L’adaptation de la bande dessinée La guerre des Lulus nous plonge dans une aventure familiale qui célèbre l’entraide et l’amitié.

Lucas, Lucien, Luigi et Ludwig sont tous les quatre pensionnaires de l’orphelinat de Valencourt, en Picardie. Toujours à traîner ensemble, ils forment la bande des Lulus. Leurs aventures en bande dessinée ont déjà été dévorées par de très nombreux jeunes lecteurs. Elles sont aujourd’hui adaptées sur grand écran dans La guerre des Lulus, réalisé par Yann Samuell. Un réalisateur qui commence à bien connaître l’univers des films d’aventure pour la jeunesse car il était aux commandes de La guerre des boutons, sorti en 2011.
Comme la série de tomes (8 pour l’instant), La guerre des Lulus débute durant la Première Guerre mondiale. L’offensive de l’armée allemande dans le nord-est de la France pousse des milliers de villageois à fuir sur les routes. Dans ce chaos et la précipitation du départ, l’abbé Turpin en charge de l’orphelinat, oublie les Lulus. Les quatre amis se retrouvent donc isolés, de l’autre côté de la ligne de front, en territoire ennemi. Ils vont donc devoir s’organiser pour survivre dans cet environnement hostile. Un jour, en chemin dans les bois, ils tombent sur Luce, une jeune fille qui cherche à rejoindre ses parents dont elle a été séparée. La bande s’étoffe ainsi d’une nouvelle recrue, même si Luce ne peut pas complètement être une Lulu car c’est une fille…
Un récit d’apprentissage
Ces enfants livrés à eux-mêmes pendant la Grande Guerre vont, durant leur parcours, rencontrer plusieurs adultes. Certains, comme Louison, surnommée "la sorcière", leur apporteront du réconfort.
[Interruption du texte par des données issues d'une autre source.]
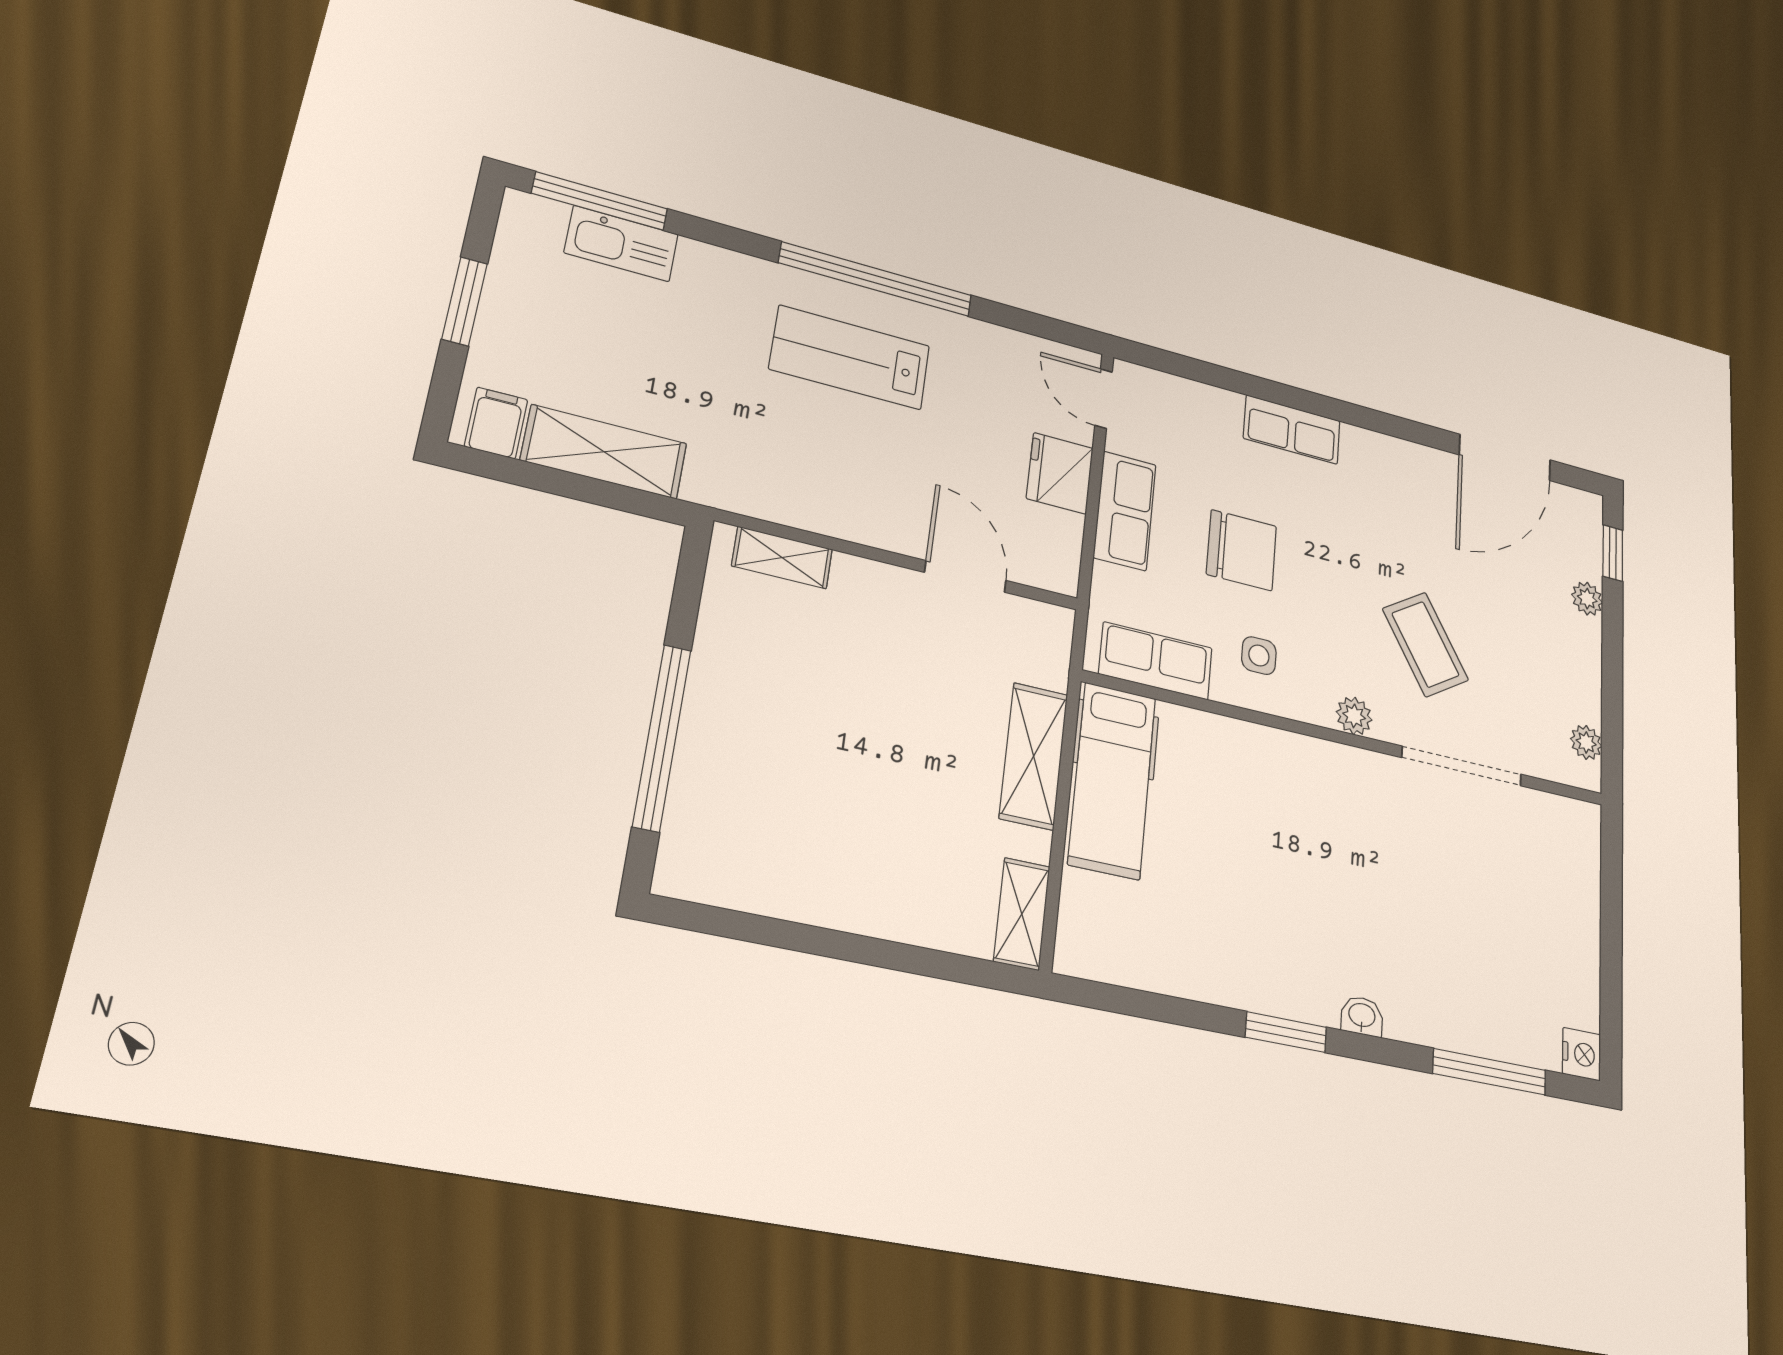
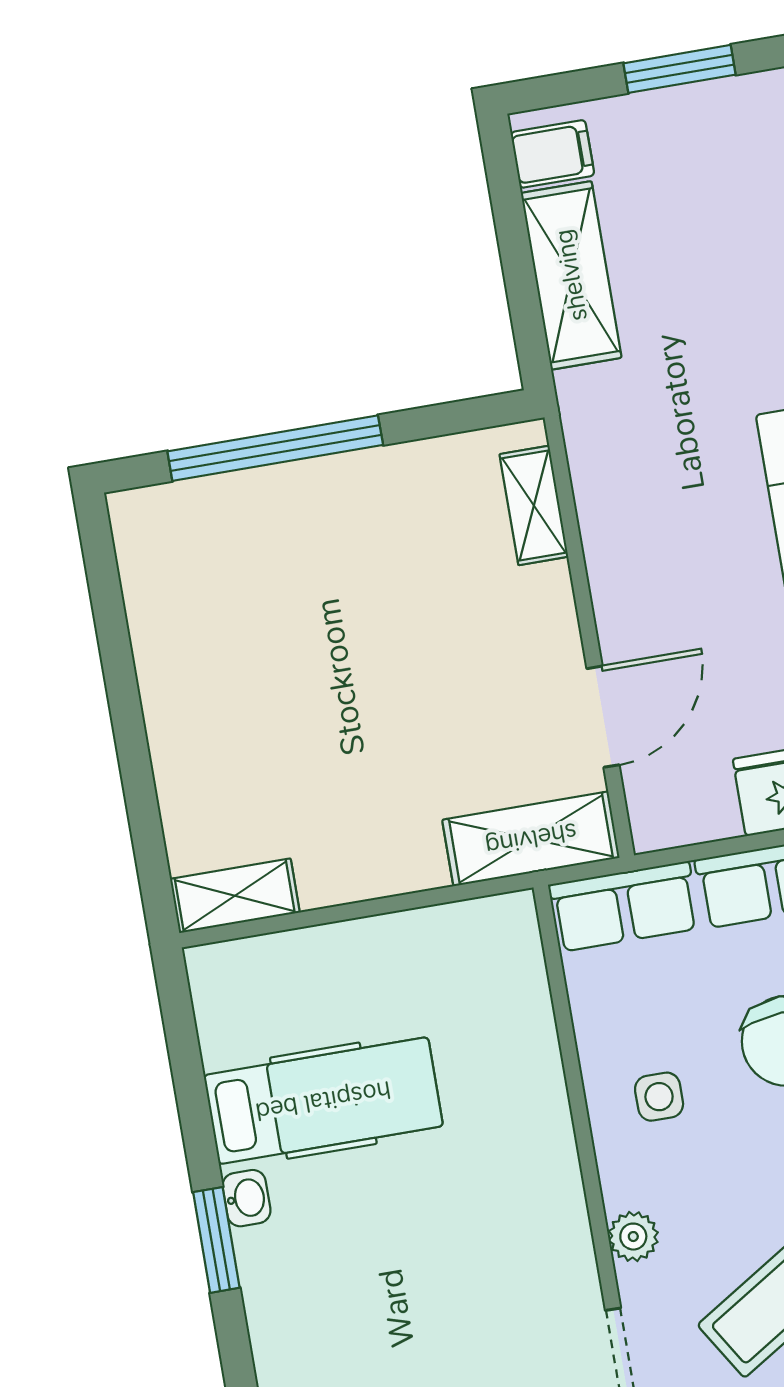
row of seats: (1156, 661) -> (624, 906), moved, turned 90
shelving: (1034, 756) -> (531, 839), moved
hospital bed: (1112, 780) -> (323, 1101), moved, turned 180
washbasin: (1362, 1016) -> (246, 1198), moved

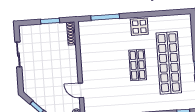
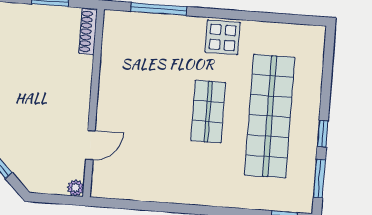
door: (81, 90) -> (90, 145), swing flipped

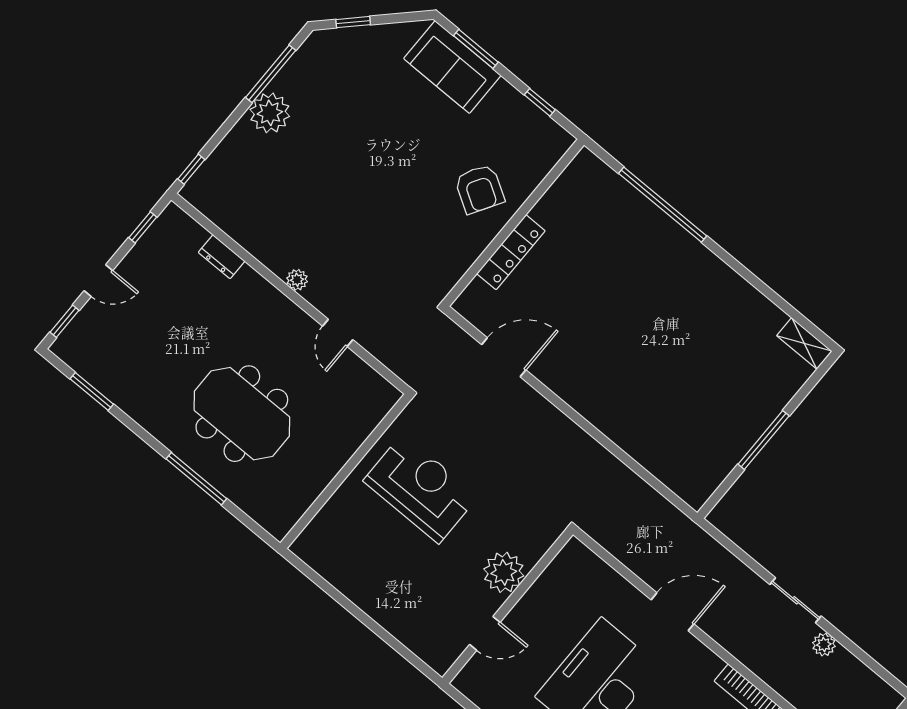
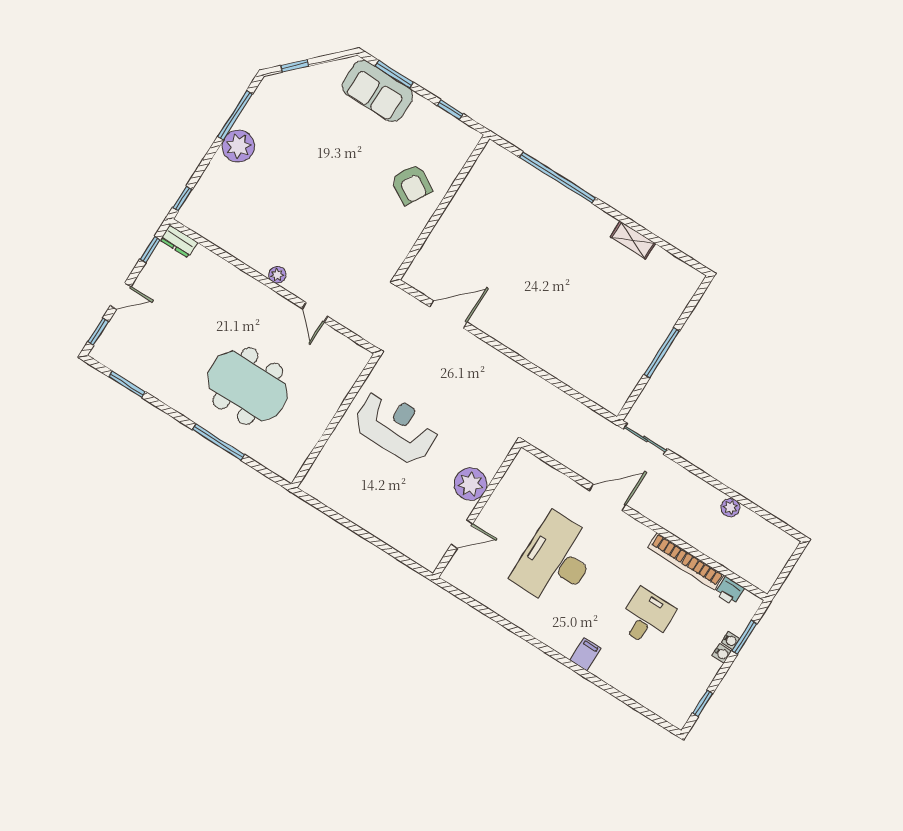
locker: (511, 252) -> (443, 231), removed
dresser: (222, 257) -> (179, 241), moved
shelving: (804, 343) -> (633, 240), moved
sliding door: (795, 600) -> (645, 439), moved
D’autres tenteront de leur faire du mal, les poussant à quitter peu à peu le monde de l’enfance insouciante. Ces diverses rencontres leur apprendront en tout cas la tolérance, l’ouverture et à se méfier des apparences. Comme l’a dit le réalisateur Yann Samuell, ces enfants vont se construire dans un monde en ruines. "A mes yeux, la guerre est une situation de dégradation où l’on perd des êtres chers, des biens matériels, mais aussi l’espoir, des convictions et des ambitions pour l’avenir. Ce qui m’intéressait dans mon approche, c’est que les enfants du film, qui sont orphelins et qui n’ont rien, vont faire le chemin inverse: plus ils avancent, plus ils se construisent. Ils se trouvent une image de mère, de père, de grand-père et de grand frère au cours de leurs rencontres, et je voulais qu’ils sortent gagnants de la guerre."
La guerre des Lulus fait partie de ces récits d’aventure familiaux qui réunissent. Il nous fait regarder ce conflit traumatisant avec des yeux d’enfants, mais sans pour autant lui enlever son côté tragique. Le réalisateur trouve ainsi le bon équilibre, filmant des scènes de batailles comme les moments de détente des Lulus. Les sympathiques jeunes acteurs jouent d’ailleurs fort bien la naïveté qui caractérise leurs différents âges. Il y a le petit Lucas, qu’on oublie toujours, le bon copain gourmand, l’érudit qui donne des leçons et l’aîné, le meneur du groupe. Ce sont certes des archétypes mais qui donnent corps à cette histoire d’émancipation.
A une époque encore malheureusement marquée par les conflits mondiaux, La guerre des Lulus offre donc une parenthèse légère mais qui fait réfléchir en se connectant à l’actualité.